NHS England, Public Health England and HMPPS are working in partnership to ensure consistency of healthcare service delivery in prisons in England throughout the pandemic, and to provide appropriate population management strategies to minimise the effects of COVID-19. Public Health England has published guidance on COVID-19 for secure settings (see: https://www.gov.uk/government/publications/covid-19-prisons-and-other-prescribed-places-of-detention-guidance/covid-19-prisons-and-other-prescribed-places-of-detention-guidance) and has worked with HMPPS to design and publish a compartmentalisation strategy (https://www.gov.uk/government/publications/covid-19-population-management-strategy-for-prisons) for population management within prisons during the pandemic. NHS England is investing in the rapid rollout of telemedicine technologies across the prison estate supported by the digital teams at HMPPS, with this service to remain in place to improve healthcare delivery post pandemic.

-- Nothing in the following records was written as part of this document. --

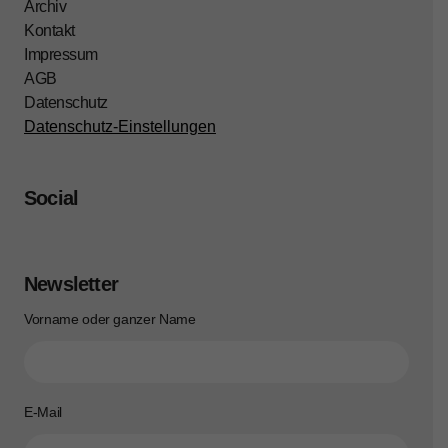
Archiv
Kontakt
Impressum
AGB
Datenschutz
Datenschutz-Einstellungen
Social
Newsletter
Vorname oder ganzer Name
E-Mail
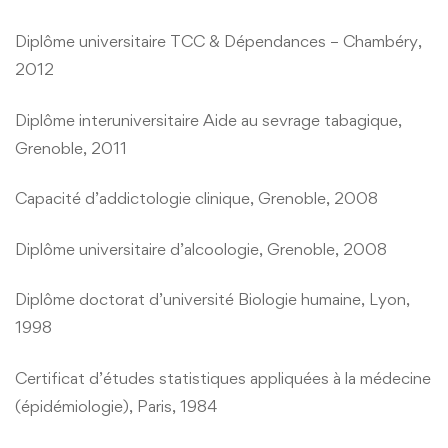
Diplôme universitaire TCC & Dépendances – Chambéry,
2012
Diplôme interuniversitaire Aide au sevrage tabagique,
Grenoble, 2011
Capacité d’addictologie clinique, Grenoble, 2008
Diplôme universitaire d’alcoologie, Grenoble, 2008
Diplôme doctorat d’université Biologie humaine, Lyon,
1998
Certificat d’études statistiques appliquées à la médecine
(épidémiologie), Paris, 1984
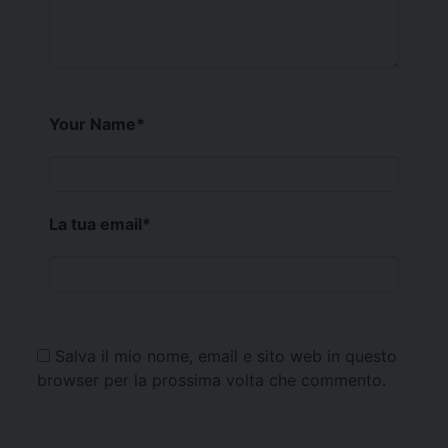
Your Name
*
La tua email
*
Salva il mio nome, email e sito web in questo
browser per la prossima volta che commento.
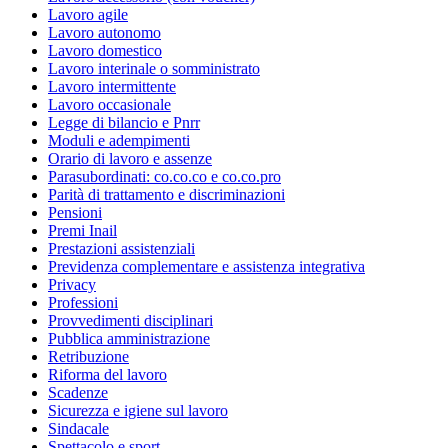
Lavoro agile
Lavoro autonomo
Lavoro domestico
Lavoro interinale o somministrato
Lavoro intermittente
Lavoro occasionale
Legge di bilancio e Pnrr
Moduli e adempimenti
Orario di lavoro e assenze
Parasubordinati: co.co.co e co.co.pro
Parità di trattamento e discriminazioni
Pensioni
Premi Inail
Prestazioni assistenziali
Previdenza complementare e assistenza integrativa
Privacy
Professioni
Provvedimenti disciplinari
Pubblica amministrazione
Retribuzione
Riforma del lavoro
Scadenze
Sicurezza e igiene sul lavoro
Sindacale
Spettacolo e sport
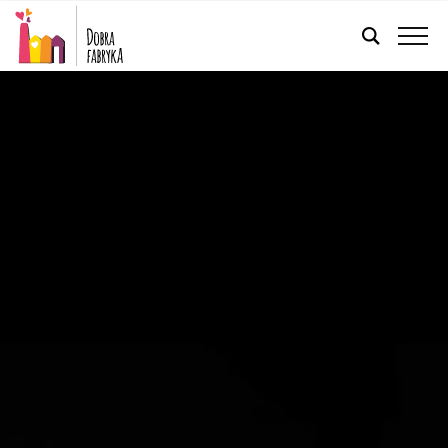
FRANÇAIS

For Gypsy Roma Travellers, the government outlined a series of measures, including that councils should use their additional funding to provide housing where necessary, but to allow them to continue to live in caravan parks where possible. These communities have historically been marginalised and are known to be in poor health and many have historically already struggled to access health services, particularly for vaccinations. It is unclear what efforts have been made to ensure these populations access vaccination programmes during the lockdown (https://assets.publishing.service.gov.uk/government/uploads/system/uploads/attachment_data/file/882564/COVID-19_-_mitigating_impacts_on_gypsy___traveller_communities.pdf).

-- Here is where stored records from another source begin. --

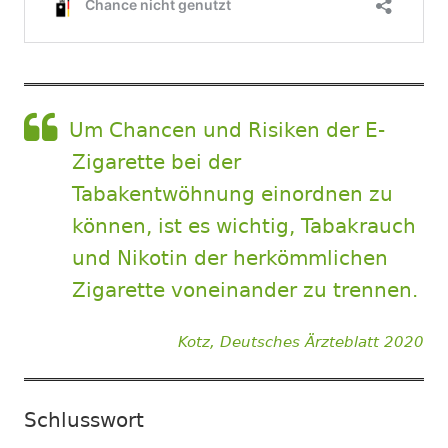
Um Chancen und Risiken der E-
Zigarette bei der
Tabakentwöhnung einordnen zu
können, ist es wichtig, Tabakrauch
und Nikotin der herkömmlichen
Zigarette voneinander zu trennen.
Kotz, Deutsches Ärzteblatt 2020
Schlusswort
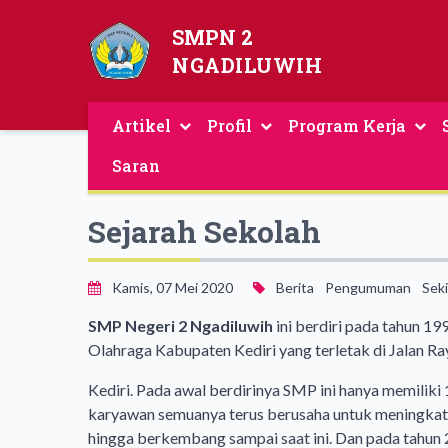
SMPN 2
NGADILUWIH
Artikel
Profil
Program Kerja
Saran
Sejarah Sekolah
Kamis, 07 Mei 2020
Berita
Pengumuman
Seki
SMP Negeri 2 Ngadiluwih
ini berdiri pada tahun 1
Olahraga Kabupaten Kediri yang terletak di Jalan R
Kediri. Pada awal berdirinya SMP ini hanya memiliki 
karyawan semuanya terus berusaha untuk meningkatk
hingga berkembang sampai saat ini. Dan pada tahun 2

On March 27th , the the Ministry of Housing, Communities and Local Government also wrote to local councils asking them to ensure that homeless people, particularly rough sleepers received support and were offered somewhere to isolate safely within 48 hours. However, it was unclear how this could be achieved given lack of funding and acute housing shortages in many areas
Councils in many areas used hotels to offer somewhere for these roughs sleepers to stay, and services were set up in local areas to facilitate their access to testing, although this was by no means widespread and most were just told to isolate if they developed symptoms and to go to hospital if they were unwell (https://www.theguardian.com/society/2020/may/05/covid-19-hotel-homeless-people-uk, https://www.medrxiv.org/content/10.1101/2020.05.04.20079301v1). As the lockdown is easing, there are proposals that these homeless populations will be asked to leave these hotels and there are no known alternatives as yet, other than returning to the streets.

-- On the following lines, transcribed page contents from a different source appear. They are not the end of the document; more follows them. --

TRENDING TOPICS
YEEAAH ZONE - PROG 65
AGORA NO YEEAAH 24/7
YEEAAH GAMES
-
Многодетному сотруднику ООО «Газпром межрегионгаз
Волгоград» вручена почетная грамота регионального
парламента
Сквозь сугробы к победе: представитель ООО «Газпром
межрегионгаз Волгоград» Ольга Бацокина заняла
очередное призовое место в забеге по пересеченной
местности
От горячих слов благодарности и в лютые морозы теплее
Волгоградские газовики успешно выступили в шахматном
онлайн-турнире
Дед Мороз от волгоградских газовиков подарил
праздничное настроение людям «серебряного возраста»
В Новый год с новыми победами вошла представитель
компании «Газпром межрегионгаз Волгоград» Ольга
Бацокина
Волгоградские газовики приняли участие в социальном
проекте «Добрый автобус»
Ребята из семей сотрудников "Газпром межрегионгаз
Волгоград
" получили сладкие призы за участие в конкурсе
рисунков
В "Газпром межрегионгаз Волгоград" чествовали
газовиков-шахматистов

Undocumented migrants who were previously housed in detention centres have also been a source of concern, Detention Action have also pressured the government into 350 releases, system-wide case reviews and a bar on many new detentions but many people who are not deemed as ‘vulnerable’ still remain in detention centres, where little is known about their real access to hygiene facilities and healthcare. https://detentionaction.org.uk/stories/covid-19-immigration-detention-releases-where-we-stand/). The Home Office has also announced that asylum seekers will not be evicted from government accommodation for a period of three months, starting March 28th 2020.
Protection for people vulnerable to domestic violence has been noted, and the government published guidance with links to helplines on April 14th (https://www.gov.uk/government/publications/coronavirus-covid-19-and-domestic-abuse/coronavirus-covid-19-support-for-victims-of-domestic-abuse) stating that perpetrators should be asked to leave and victims should dial 999 if they felt they were at risk. No specific national frameworks have yet been put forward but these plans are being managed by local authorities.